I want to color correct a short film. The footage is Apple ProRes HQ (data rate around 300mb/s) and the total size 45GB (i found this using tha aja datacalc application).

Would this be a good idea? Or should I buy an external SSD thunderbolt instead? Which set up would be faster?

Also if I buy an external SSD, would a size of 256GB be suitable for the job?

Thank you all in advance, Rafael.

2 Answers 2


The DVD drive is connected via SATA rev. 2.0 / 3Gbit/s. That means the SSD is gonna run at a max. of 300 MB/s approximately.

This link seems to indicate that there's at least a second drive bay (excluding the optical bay) inside the iMac, which runs at SATA rev. 3.0 / 6Gbit/s speed. It would be wiser to use either the second bay or upgrade your primary system SSD.

Since the above link mentions the need to upgrade the EFI firmware, one should be aware the latest firmware updates can be found at the Apple web site "About EFI and SMC firmware updates for Intel-based Mac computers".

If you want to add an internal SSD, you can take a look at the ifixit guides, they can be used as a very good indicator as to how difficult the procedure would be.

I would not recommend an external SSD. They are extremely expensive and don't really give you a plus. Thunderbolt SSDs are even more expensive because of their rarity. If I were you I'd consider the internal upgrade first.

  • Do you know if it is possible to replace the optical drive with the the HDD shipped with the Mac? This HDD drive has a SATA rev. 2.0 interface. If so, then would it be possible to put a SDD with SATA rev 3.0 interface in the bay where the HDD originated? Commented Aug 9, 2016 at 13:49
  • I doubt that the 3.5" HDD fits into the optical bay, so thats not really an option. And even if it did you would have to use an adapter cause the 3.5" SATA+power cables are different from the 2.5" ones. The easiest way to just add an SSD would be following this instruction. However, you need a power adapter which you can get with this kit.
    – sblasher
    Commented Aug 9, 2016 at 14:17
  • Thanks to klanomath for adding the link to the dual HDD kit. Just to add to what I just said: Neither the kit description nor the official iMac site ever mentions if the spare connector is a 3Gb/s or 6Gb/s, but it seems like it is a 6Gb/s one, but don't cite me on that. For the SSD I would suggest an 850 EVO 256GB/ 512GB. They come with 5 years of warranty and they are pretty fast, maxing out the SATA port.
    – sblasher
    Commented Aug 9, 2016 at 14:28
  • This web site shows the availability of an internal SDD SATA 6Gb/s cable for 21.5" iMac 2011 models. Similarly, this web site shows the availability of an internal SDD SATA 6Gb/s cable for 27" iMac 2011 models. Commented Aug 9, 2016 at 16:16
  • The mere fact that the cable is a SATA 3 one doesn't mean that the signal, transfered over it is too. You can use a SATA 3 cable for SATA 2 no problem.
    – sblasher
    Commented Aug 9, 2016 at 16:31

There are basically 4 options available to you. I will go through each one. I happen to have access to a 21.5 inch 2011 iMac. So, I am able to look up some of the specifications by viewing the System Report.
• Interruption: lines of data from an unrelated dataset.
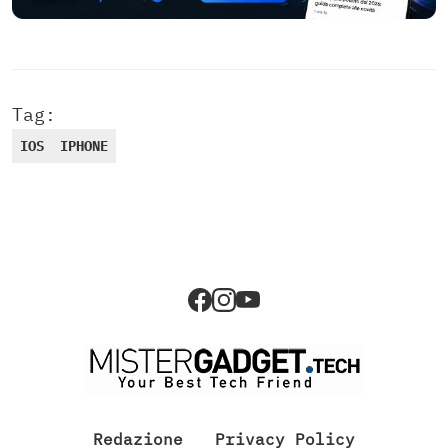
Tag:
IOS
IPHONE
Redazione
Privacy Policy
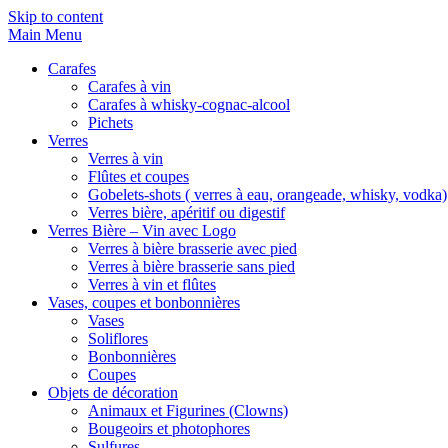
Skip to content
Main Menu
Carafes
Carafes à vin
Carafes à whisky-cognac-alcool
Pichets
Verres
Verres à vin
Flûtes et coupes
Gobelets-shots ( verres à eau, orangeade, whisky, vodka)
Verres bière, apéritif ou digestif
Verres Bière – Vin avec Logo
Verres à bière brasserie avec pied
Verres à bière brasserie sans pied
Verres à vin et flûtes
Vases, coupes et bonbonnières
Vases
Soliflores
Bonbonnières
Coupes
Objets de décoration
Animaux et Figurines (Clowns)
Bougeoirs et photophores
Sulfures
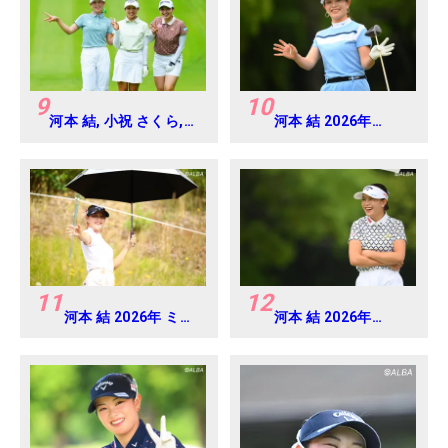
9
10
河本 結, 小祝 さくら,
河本 結 2026年
六車 日那乃 2026年 資
EARTH MONDAMIN
生堂・JAL レディス
CUP Round4
Round4
11
12
河本 結 2026年 ミネ
河本 結 2026年
ベアミツミ レディス
EARTH MONDAMIN
北海道新聞カップ
CUP Round5
Round1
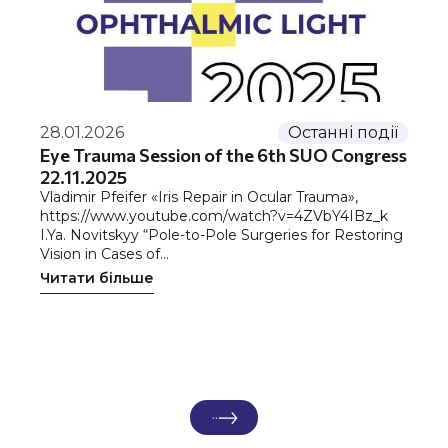
28.01.2026
Останні події
Eye Trauma Session of the 6th SUO Congress
22.11.2025
Vladimir Pfeifer «Iris Repair in Ocular Trauma»,
https://www.youtube.com/watch?v=4ZVbY4IBz_k
I.Ya. Novitskyy “Pole-to-Pole Surgeries for Restoring
Vision in Cases of…
Читати більше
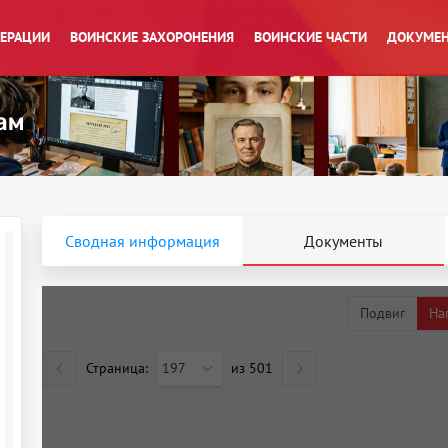
ПЕРАЦИИ
ВОИНСКИЕ ЗАХОРОНЕНИЯ
ВОИНСКИЕ ЧАСТИ
ДОКУМЕН
Сводная информация
Документы
Подвиг
На
Страница:
197
из
501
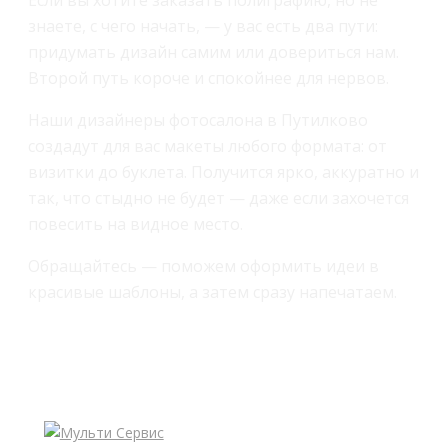
Если вы хотите заказать полиграфию, но не
знаете, с чего начать, — у вас есть два пути:
придумать дизайн самим или довериться нам.
Второй путь короче и спокойнее для нервов.
Наши дизайнеры фотосалона в Путилково
создадут для вас макеты любого формата: от
визитки до буклета. Получится ярко, аккуратно и
так, что стыдно не будет — даже если захочется
повесить на видное место.
Обращайтесь — поможем оформить идеи в
красивые шаблоны, а затем сразу напечатаем.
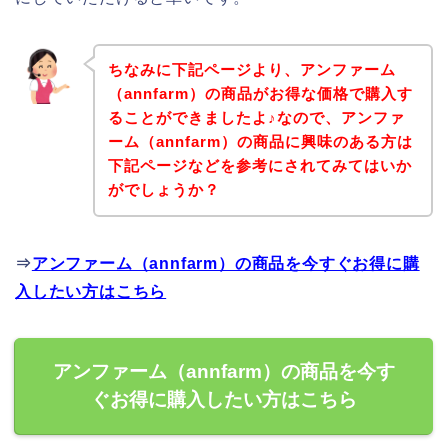
ちなみに下記ページより、アンファーム
（annfarm）の商品がお得な価格で購入す
ることができましたよ♪なので、アンファ
ーム（annfarm）の商品に興味のある方は
下記ページなどを参考にされてみてはいか
がでしょうか？
⇒
アンファーム（annfarm）の商品を今すぐお得に購
入したい方はこちら
アンファーム（annfarm）の商品を今す
ぐお得に購入したい方はこちら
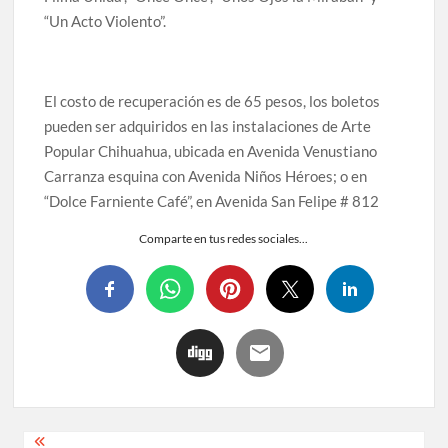
“Un Acto Violento”.
El costo de recuperación es de 65 pesos, los boletos
pueden ser adquiridos en las instalaciones de Arte
Popular Chihuahua, ubicada en Avenida Venustiano
Carranza esquina con Avenida Niños Héroes; o en
“Dolce Farniente Café”, en
Avenida San Felipe # 812
Comparte en tus redes sociales...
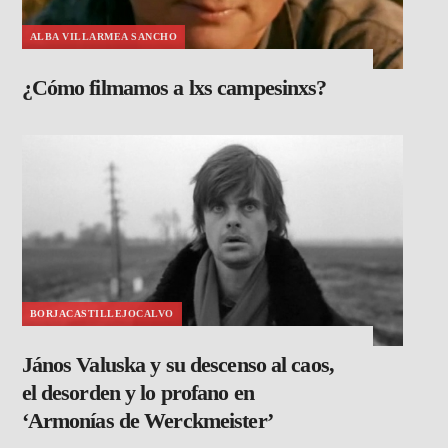
ALBA VILLARMEA SANCHO
¿Cómo filmamos a lxs campesinxs?
BORJACASTILLEJOCALVO
János Valuska y su descenso al caos,
el desorden y lo profano en
‘Armonías de Werckmeister’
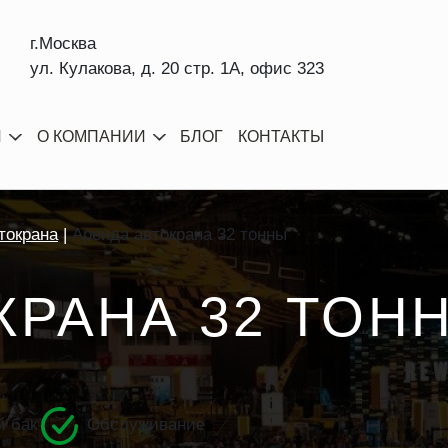
г.Москва
ул. Кулакова, д. 20 стр. 1А, офис 323
И
О КОМПАНИИ
БЛОГ
КОНТАКТЫ
токрана
Аренда автокрана 32 тонны
КРАНА 32 ТОН
 бак
Обслуживание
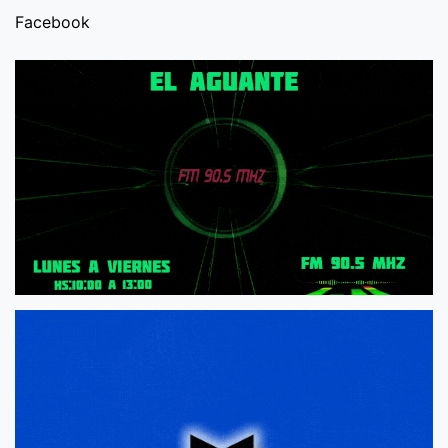
Facebook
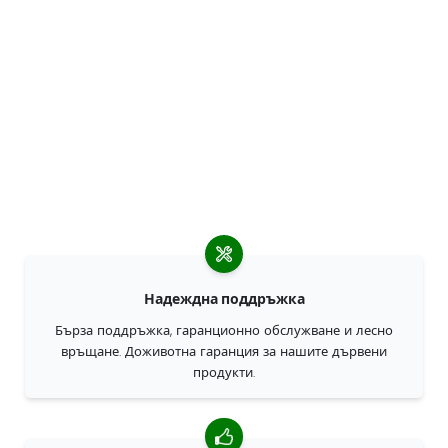
Надеждна поддръжка
Бърза поддръжка, гаранционно обслужване и лесно
връщане. Доживотна гаранция за нашите дървени
продукти.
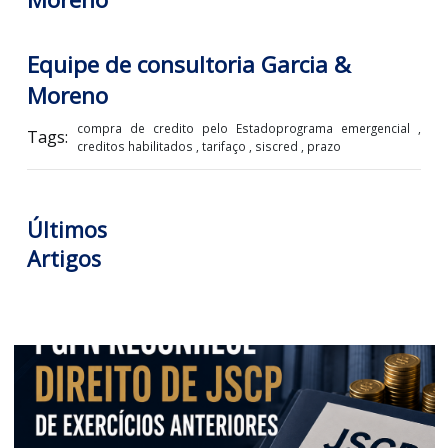
Equipe de consultoria Garcia &
Moreno
Equipe de consultoria Garcia &
Moreno
compra de credito pelo Estadoprograma emergencia
Tags:
creditos habilitados , tarifaço , siscred , prazo
Últimos
Artigos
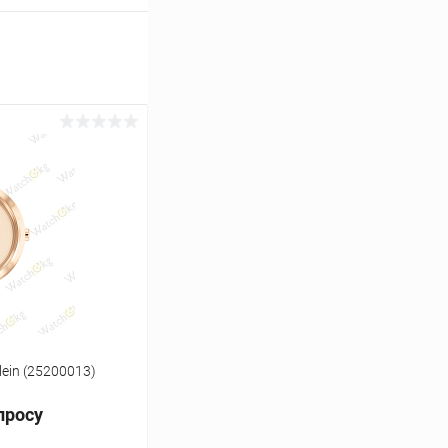
lein (25200013)
просу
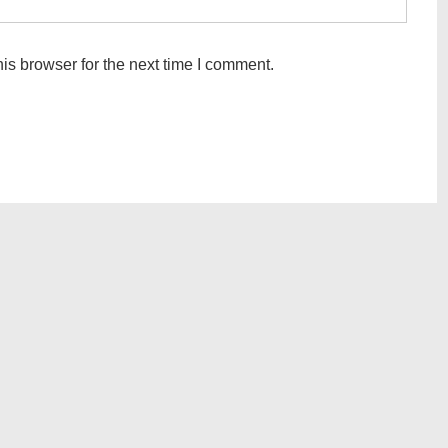
is browser for the next time I comment.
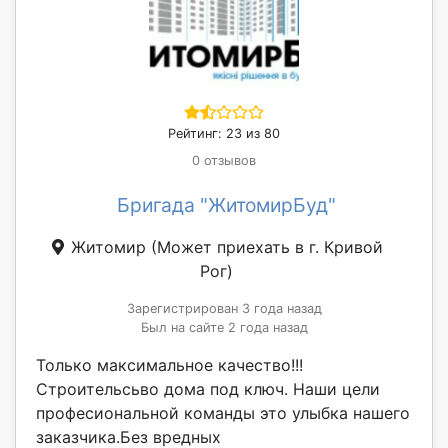
Рейтинг: 23 из 80
0 отзывов
Бригада "ЖитомирБуд"
Житомир
(Может приехать в г. Кривой
Рог)
Зарегистрирован 3 года назад
Был на сайте 2 года назад
Только максимальное качество!!!
Строительсьво дома под ключ. Наши цели
професиональной команды это улыбка нашего
заказчика.Без вредных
  • Replace the optical drive with a SSD. The current optical drive has a transfer rate of only 1.5 Gb/s while the logic board is capable of 3 Gb/s. Therefore, this option would lead to a transfer rate of no more that 3 Gb/s. This is usually far slower than the internal transfer rate of a typical SSD. Therefore, this is probably your worst option.
  • Replace you HDD with a SSD. With the proper firmware upgrade, the logical board will be able to transfer data to a SSD at a theoretical rate of 6GB/s. The problem here is the your Mac was not designed for this situation. The power cable connection to your HDD has additional signals that determine the temperature of your HDD. Replacing with SSD will require inserting a aftermarket conversion cable between the existing power cable and the SSD. This cable will also have a temperature sensor you will need to attach to the outside of the SSD. This option may not be desirable, because you will loose your existing internal HDD. You will also need to purchase a kit, with conversion cable and 3.5" drive converter bracket, to install this drive.
  • Add a SSD without replacing the HDD. This option will be far harder to install than the previous two options. Again, with the proper firmware upgrade, the logical board will be able to transfer data to a SSD at a theoretical rate of 6GB/s. You will also need to purchase a mounting kit with cables to install this drive.
  • Purchase an external Thunderbolt drive. The Thunderbolt interface operates a 10Gb/s which exceeds the internal transfer speeds of a SSD. So this option would not be slower that any of the previous options. Most of these types of drives also come with a USB 3 interface. This may come in useful, if you need to use the drive with the latest PC models.

As for the size of the SSD. Sorry, I can not help you there.